Assignment: Would you output all the entries below without altering a word?

Source material:

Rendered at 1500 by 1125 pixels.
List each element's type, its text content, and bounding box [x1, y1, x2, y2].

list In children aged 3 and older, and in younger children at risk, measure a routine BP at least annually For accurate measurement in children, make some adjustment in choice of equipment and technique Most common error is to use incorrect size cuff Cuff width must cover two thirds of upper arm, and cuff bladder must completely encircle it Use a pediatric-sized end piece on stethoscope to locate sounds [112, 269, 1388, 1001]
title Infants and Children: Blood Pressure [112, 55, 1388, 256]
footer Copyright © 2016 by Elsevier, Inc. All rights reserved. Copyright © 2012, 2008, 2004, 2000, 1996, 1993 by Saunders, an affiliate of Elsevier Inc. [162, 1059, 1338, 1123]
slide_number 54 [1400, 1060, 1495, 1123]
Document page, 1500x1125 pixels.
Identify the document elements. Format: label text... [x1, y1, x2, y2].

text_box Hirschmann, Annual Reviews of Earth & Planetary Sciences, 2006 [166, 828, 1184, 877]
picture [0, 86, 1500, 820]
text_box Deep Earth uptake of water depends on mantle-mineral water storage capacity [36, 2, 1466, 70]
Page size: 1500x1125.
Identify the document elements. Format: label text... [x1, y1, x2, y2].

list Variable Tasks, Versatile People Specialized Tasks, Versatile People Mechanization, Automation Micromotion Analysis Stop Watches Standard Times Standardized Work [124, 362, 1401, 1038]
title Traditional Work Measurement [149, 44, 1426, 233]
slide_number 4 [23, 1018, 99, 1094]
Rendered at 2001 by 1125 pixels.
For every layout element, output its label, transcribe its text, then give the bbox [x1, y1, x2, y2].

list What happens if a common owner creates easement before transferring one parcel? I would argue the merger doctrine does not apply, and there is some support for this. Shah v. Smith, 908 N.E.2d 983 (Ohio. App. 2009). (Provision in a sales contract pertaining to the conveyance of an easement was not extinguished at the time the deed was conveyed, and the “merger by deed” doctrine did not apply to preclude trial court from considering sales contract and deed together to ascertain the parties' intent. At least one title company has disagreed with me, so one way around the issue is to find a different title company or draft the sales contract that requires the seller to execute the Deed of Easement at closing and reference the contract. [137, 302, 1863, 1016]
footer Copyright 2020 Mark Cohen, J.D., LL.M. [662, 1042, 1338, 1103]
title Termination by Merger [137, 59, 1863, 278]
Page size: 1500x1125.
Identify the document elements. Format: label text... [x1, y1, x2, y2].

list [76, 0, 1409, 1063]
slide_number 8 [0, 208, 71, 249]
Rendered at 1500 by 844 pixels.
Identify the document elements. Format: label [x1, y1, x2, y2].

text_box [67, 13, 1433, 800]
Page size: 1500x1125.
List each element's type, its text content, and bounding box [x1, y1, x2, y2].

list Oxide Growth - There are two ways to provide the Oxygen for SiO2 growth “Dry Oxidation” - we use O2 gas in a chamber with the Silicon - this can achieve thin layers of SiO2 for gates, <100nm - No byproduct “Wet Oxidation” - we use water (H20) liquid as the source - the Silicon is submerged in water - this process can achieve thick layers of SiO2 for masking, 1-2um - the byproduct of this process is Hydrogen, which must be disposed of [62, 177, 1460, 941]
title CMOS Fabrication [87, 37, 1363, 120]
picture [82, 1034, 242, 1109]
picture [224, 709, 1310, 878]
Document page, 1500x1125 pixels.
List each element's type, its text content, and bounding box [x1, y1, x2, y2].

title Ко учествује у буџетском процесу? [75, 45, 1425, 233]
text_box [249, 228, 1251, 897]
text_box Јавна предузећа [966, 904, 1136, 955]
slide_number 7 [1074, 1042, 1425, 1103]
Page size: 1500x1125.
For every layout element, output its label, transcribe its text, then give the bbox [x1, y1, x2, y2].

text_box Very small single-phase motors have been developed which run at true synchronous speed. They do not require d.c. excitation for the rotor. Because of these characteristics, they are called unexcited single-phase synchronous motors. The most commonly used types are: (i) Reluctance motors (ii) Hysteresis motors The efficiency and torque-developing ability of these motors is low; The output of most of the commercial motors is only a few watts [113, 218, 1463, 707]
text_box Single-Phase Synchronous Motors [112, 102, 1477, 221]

Your solution:
Rendered at 1500 by 1125 pixels.
List each element's type, its text content, and bounding box [x1, y1, x2, y2].

list In children aged 3 and older, and in younger children at risk, measure a routine BP at least annually For accurate measurement in children, make some adjustment in choice of equipment and technique Most common error is to use incorrect size cuff Cuff width must cover two thirds of upper arm, and cuff bladder must completely encircle it Use a pediatric-sized end piece on stethoscope to locate sounds [112, 269, 1388, 1001]
title Infants and Children: Blood Pressure [112, 55, 1388, 256]
footer Copyright © 2016 by Elsevier, Inc. All rights reserved. Copyright © 2012, 2008, 2004, 2000, 1996, 1993 by Saunders, an affiliate of Elsevier Inc. [162, 1059, 1338, 1123]
slide_number 54 [1400, 1060, 1495, 1123]
Document page, 1500x1125 pixels.
Identify the document elements. Format: label text... [x1, y1, x2, y2].

text_box Hirschmann, Annual Reviews of Earth & Planetary Sciences, 2006 [166, 828, 1184, 877]
picture [0, 86, 1500, 820]
text_box Deep Earth uptake of water depends on mantle-mineral water storage capacity [36, 2, 1466, 70]
Page size: 1500x1125.
Identify the document elements. Format: label text... [x1, y1, x2, y2].

list Variable Tasks, Versatile People Specialized Tasks, Versatile People Mechanization, Automation Micromotion Analysis Stop Watches Standard Times Standardized Work [124, 362, 1401, 1038]
title Traditional Work Measurement [149, 44, 1426, 233]
slide_number 4 [23, 1018, 99, 1094]
Rendered at 2001 by 1125 pixels.
For every layout element, output its label, transcribe its text, then give the bbox [x1, y1, x2, y2].

list What happens if a common owner creates easement before transferring one parcel? I would argue the merger doctrine does not apply, and there is some support for this. Shah v. Smith, 908 N.E.2d 983 (Ohio. App. 2009). (Provision in a sales contract pertaining to the conveyance of an easement was not extinguished at the time the deed was conveyed, and the “merger by deed” doctrine did not apply to preclude trial court from considering sales contract and deed together to ascertain the parties' intent. At least one title company has disagreed with me, so one way around the issue is to find a different title company or draft the sales contract that requires the seller to execute the Deed of Easement at closing and reference the contract. [137, 302, 1863, 1016]
footer Copyright 2020 Mark Cohen, J.D., LL.M. [662, 1042, 1338, 1103]
title Termination by Merger [137, 59, 1863, 278]
Page size: 1500x1125.
Identify the document elements. Format: label text... [x1, y1, x2, y2].

list [76, 0, 1409, 1063]
slide_number 8 [0, 208, 71, 249]
Rendered at 1500 by 844 pixels.
Identify the document elements. Format: label [x1, y1, x2, y2].

text_box [67, 13, 1433, 800]
Page size: 1500x1125.
List each element's type, its text content, and bounding box [x1, y1, x2, y2].

list Oxide Growth - There are two ways to provide the Oxygen for SiO2 growth “Dry Oxidation” - we use O2 gas in a chamber with the Silicon - this can achieve thin layers of SiO2 for gates, <100nm - No byproduct “Wet Oxidation” - we use water (H20) liquid as the source - the Silicon is submerged in water - this process can achieve thick layers of SiO2 for masking, 1-2um - the byproduct of this process is Hydrogen, which must be disposed of [62, 177, 1460, 941]
title CMOS Fabrication [87, 37, 1363, 120]
picture [82, 1034, 242, 1109]
picture [224, 709, 1310, 878]
Document page, 1500x1125 pixels.
List each element's type, its text content, and bounding box [x1, y1, x2, y2].

title Ко учествује у буџетском процесу? [75, 45, 1425, 233]
text_box [249, 228, 1251, 897]
text_box Јавна предузећа [966, 904, 1136, 955]
slide_number 7 [1074, 1042, 1425, 1103]
Page size: 1500x1125.
For every layout element, output its label, transcribe its text, then give the bbox [x1, y1, x2, y2].

text_box Very small single-phase motors have been developed which run at true synchronous speed. They do not require d.c. excitation for the rotor. Because of these characteristics, they are called unexcited single-phase synchronous motors. The most commonly used types are: (i) Reluctance motors (ii) Hysteresis motors The efficiency and torque-developing ability of these motors is low; The output of most of the commercial motors is only a few watts [113, 218, 1463, 707]
text_box Single-Phase Synchronous Motors [112, 102, 1477, 221]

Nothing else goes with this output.